**Description of the task:** Format the lines of every item below as a numbered list, leaving out any blank lines.

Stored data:
----
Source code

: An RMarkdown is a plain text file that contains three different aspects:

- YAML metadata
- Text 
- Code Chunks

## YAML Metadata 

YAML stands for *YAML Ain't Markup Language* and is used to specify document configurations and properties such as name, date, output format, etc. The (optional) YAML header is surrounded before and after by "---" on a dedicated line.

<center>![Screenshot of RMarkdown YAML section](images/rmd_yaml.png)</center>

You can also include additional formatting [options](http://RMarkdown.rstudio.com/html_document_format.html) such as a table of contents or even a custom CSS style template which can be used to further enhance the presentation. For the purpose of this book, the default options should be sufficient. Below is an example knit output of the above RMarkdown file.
----
**Reply:**
1. Source code
2. : An RMarkdown is a plain text file that contains three different aspects:
3. - YAML metadata
4. - Text 
5. - Code Chunks
6. ## YAML Metadata 
7. YAML stands for *YAML Ain't Markup Language* and is used to specify document configurations and properties such as name, date, output format, etc. The (optional) YAML header is surrounded before and after by "---" on a dedicated line.
8. <center>![Screenshot of RMarkdown YAML section](images/rmd_yaml.png)</center>
9. You can also include additional formatting [options](http://RMarkdown.rstudio.com/html_document_format.html) such as a table of contents or even a custom CSS style template which can be used to further enhance the presentation. For the purpose of this book, the default options should be sufficient. Below is an example knit output of the above RMarkdown file.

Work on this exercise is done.